A few limitations apply to our study. The influence of finger joint flexion and extension in the measurement of JSW was not tested. Angwin et al. [19] have demonstrated that this influences JSW measurements slightly. However, in contrast to rheumatoid arthritis, deformity of the hand joints is not as marked in OA. Only in a late stage of OA, full extension of the hand is limited by joint destruction. As stated by Angwin et al., the value of a sensitive measurement method lies in the detection of early progression in order to test possible benefits of newly developed methods to arrest or slow down the OA process. Therefore, it is expected that limited finger extension will not play a significant role in future OA research.
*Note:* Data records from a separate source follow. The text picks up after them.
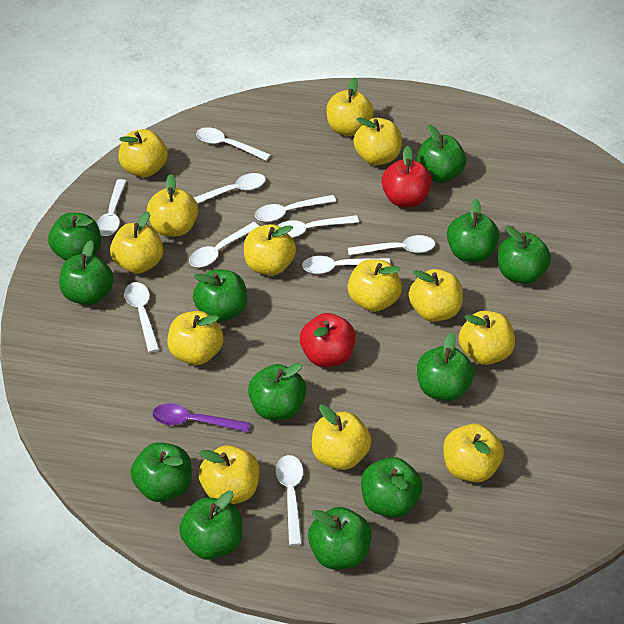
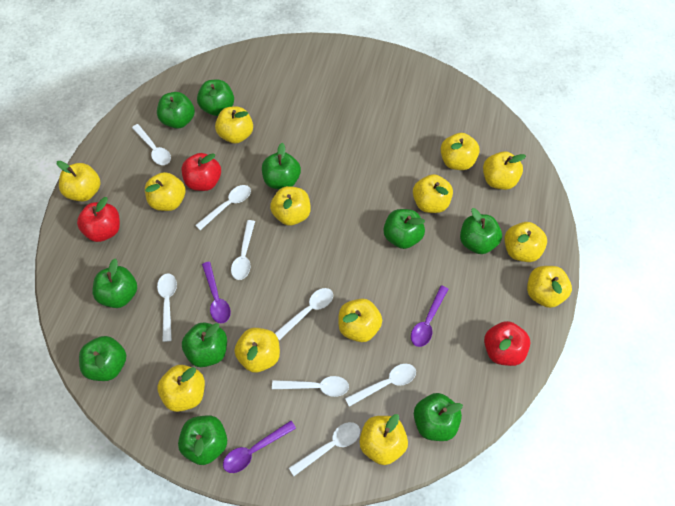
green apple: [48,213,101,261] [59,240,114,305] [131,442,192,502] [179,491,242,560] [193,269,247,322] [248,363,306,420] [308,507,372,569] [361,457,423,517] [417,124,466,183] [417,332,474,401] [447,199,499,262] [498,225,551,284] = 12 -> [79,336,126,381] [92,258,137,308] [157,92,195,129] [178,415,227,465] [182,322,227,367] [197,79,234,116] [262,143,301,189] [383,209,425,249] [414,393,463,441] [460,208,502,254] = 10
purple spoon: [153,403,250,432] = 1 -> [202,262,231,323] [223,421,296,473] [411,285,448,347] = 3
red apple: [300,313,356,367] [382,146,432,207] = 2 -> [77,197,120,242] [182,153,221,191] [484,321,531,366] = 3
white spoon: [97,179,127,236] [124,282,160,353] [189,222,260,267] [194,173,266,204] [196,127,271,161] [255,195,336,222] [275,455,303,546] [277,215,359,238] [302,256,391,274] [348,235,435,255] = 10 -> [132,124,171,165] [157,273,177,342] [195,185,251,230] [231,220,255,280] [272,376,349,397] [275,288,333,340] [289,422,360,476] [345,364,416,407] = 8

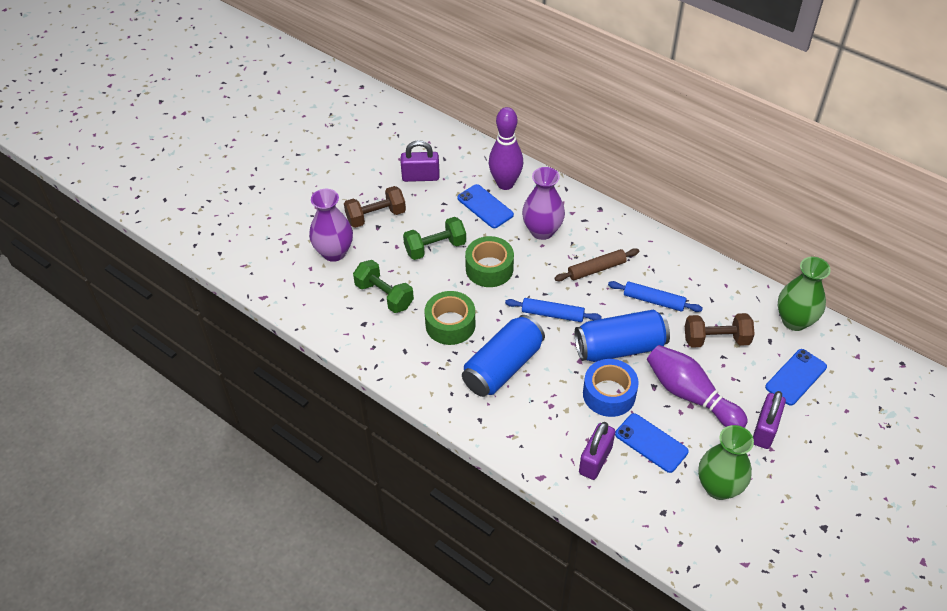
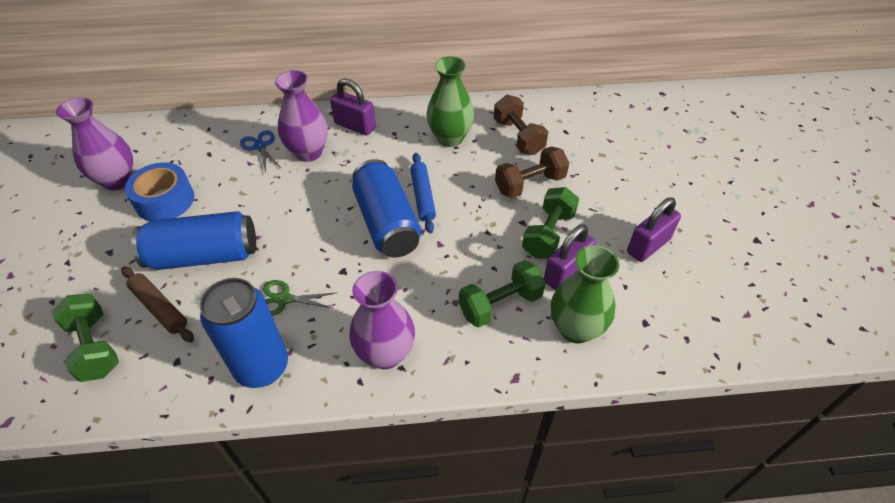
blue can: [462,315,545,397] [575,310,670,362] = 2 -> [131,211,256,270] [200,278,288,388] [352,159,421,258] = 3
blue phone: [457,184,514,228] [615,413,689,473] [765,349,827,405] = 3 -> none = 0
blue rolling pin: [505,298,602,322] [608,281,703,312] = 2 -> [410,153,436,233] = 1
blue scissors: none = 0 -> [240,131,282,172] = 1
green dumbbell: [353,260,414,313] [403,217,466,260] = 2 -> [52,294,119,382] [459,260,546,327] [522,187,579,258] = 3
green scissors: none = 0 -> [263,280,338,316] = 1
green tape: [425,291,475,345] [465,236,514,287] = 2 -> none = 0
purple bowling pin: [489,107,523,190] [647,345,748,428] = 2 -> none = 0
purple vase: [309,189,353,262] [522,167,565,240] = 2 -> [56,97,133,191] [275,70,328,162] [349,271,415,369] = 3

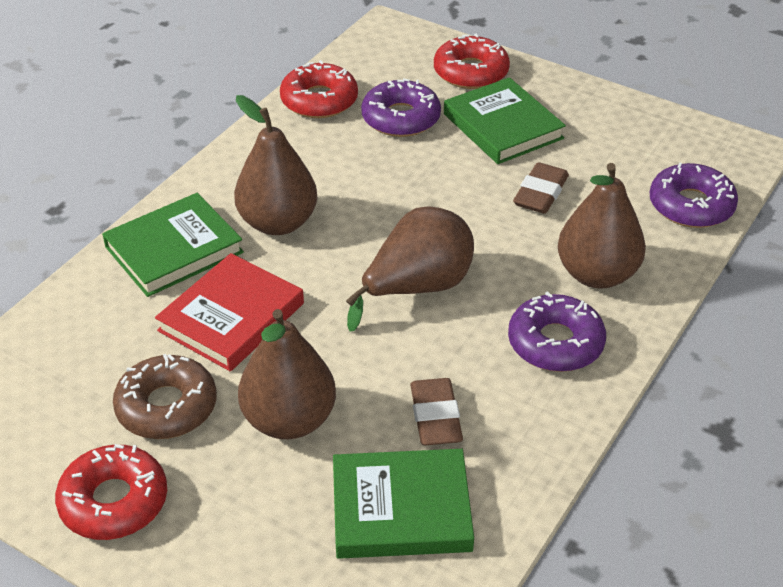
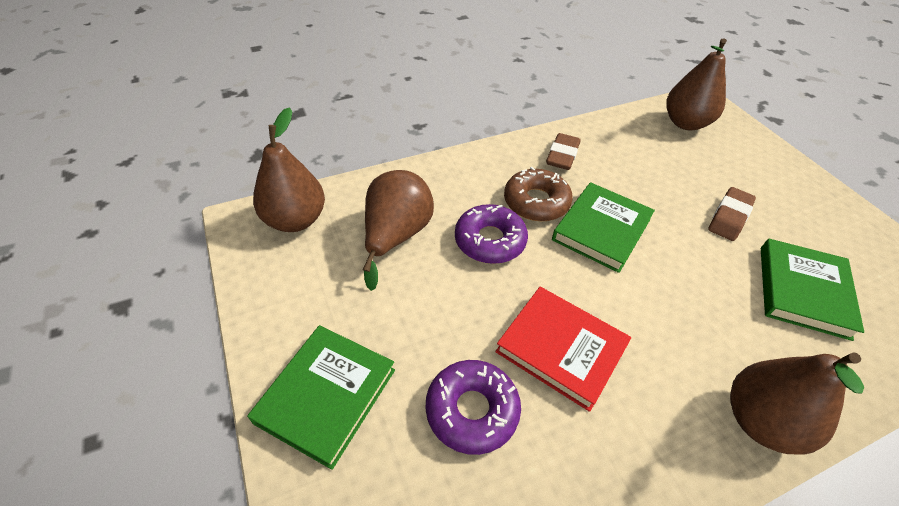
purple donut: [361,78,441,137] [508,291,606,372] [650,163,738,228] = 3 -> [426,360,521,455] [455,204,528,264] = 2
red donut: [55,444,167,540] [280,60,358,118] [434,33,510,89] = 3 -> none = 0

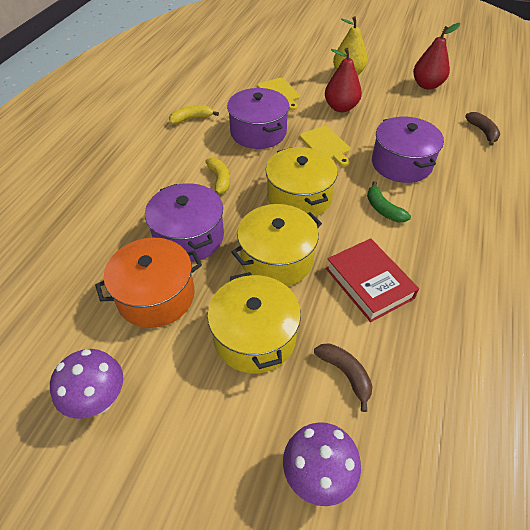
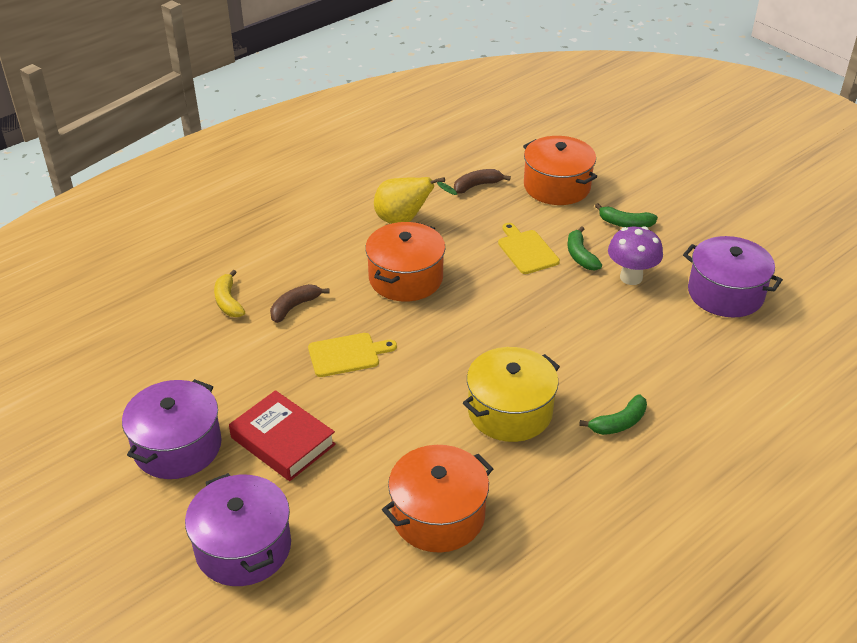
green banana: [367,181,411,222] = 1 -> [568,226,602,271] [579,394,647,435] [595,203,658,227] = 3
orange pot: [95,238,202,328] = 1 -> [365,222,445,302] [382,445,493,553] [523,136,597,205] = 3
purple mushroom: [50,349,123,419] [283,422,361,506] = 2 -> [608,226,663,285] = 1
red pear: [325,48,362,112] [413,23,460,90] = 2 -> none = 0
yellow banana: [169,105,219,124] [205,158,230,195] = 2 -> [214,270,245,317] = 1
yellow pot: [207,272,301,373] [231,204,322,286] [266,147,338,217] = 3 -> [463,347,560,442] = 1

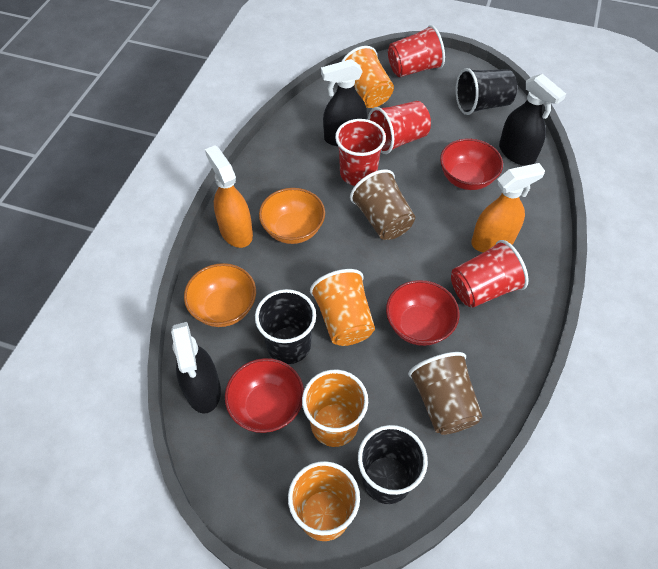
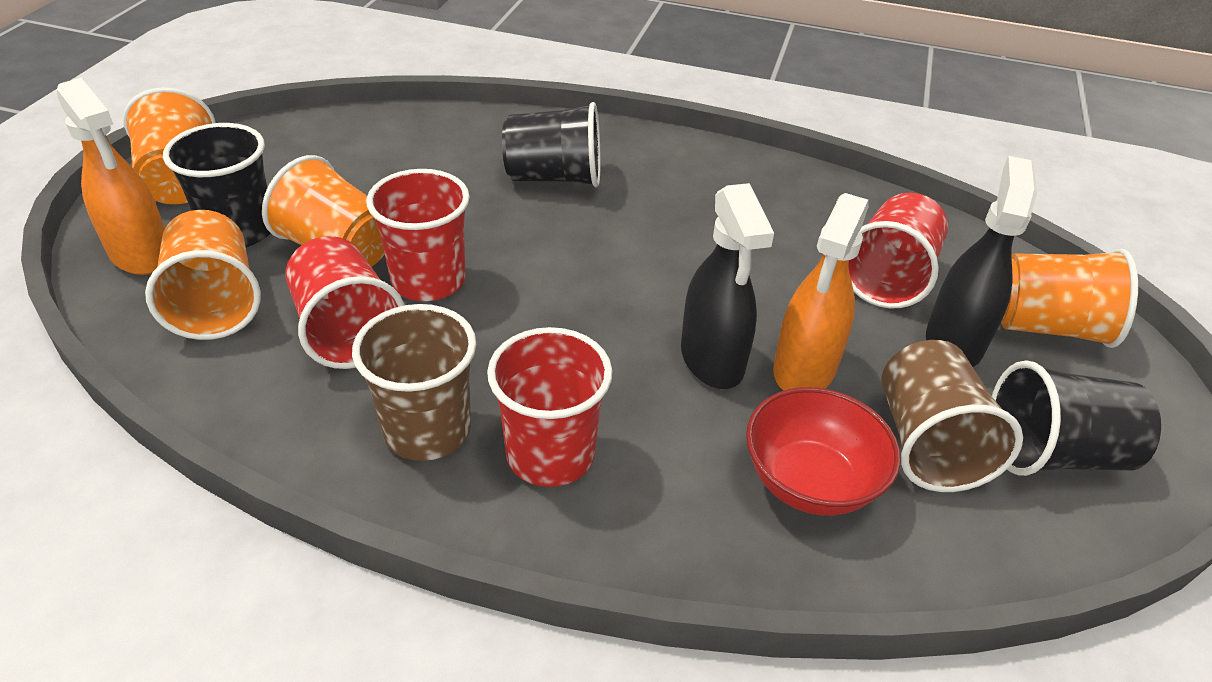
black spray bottle: [171,322,221,414] [321,59,367,146] [499,74,566,166] = 3 -> [681,183,774,389] [926,156,1037,367] = 2
orange bowl: [184,263,256,327] [259,188,325,244] = 2 -> none = 0
red bowl: [225,358,304,433] [386,280,460,346] [440,139,503,190] = 3 -> [746,387,901,516] = 1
It is possible that in vivo both systematic error and SDD may be different from the values that we found in the cadaver derived bone experiment, since the actual radiographic contrast between bone, cartilage and synovial fluid is lower than between bone and air in our experiment. However, conducting a study in vivo in humans using induced progression of JSN is practically and ethically impossible.

In hand OA research, progression of JSN is one of the most important parameters. The results of this study show that, dependent on the type of joint, a decrease in JSW of 0.01 to 0.05 mm can be detected with our automatic quantification method. It is to be expected that with this method the first signs of OA progression can be detected within 1 or 2 years, making it a sensitive tool in future hand OA research.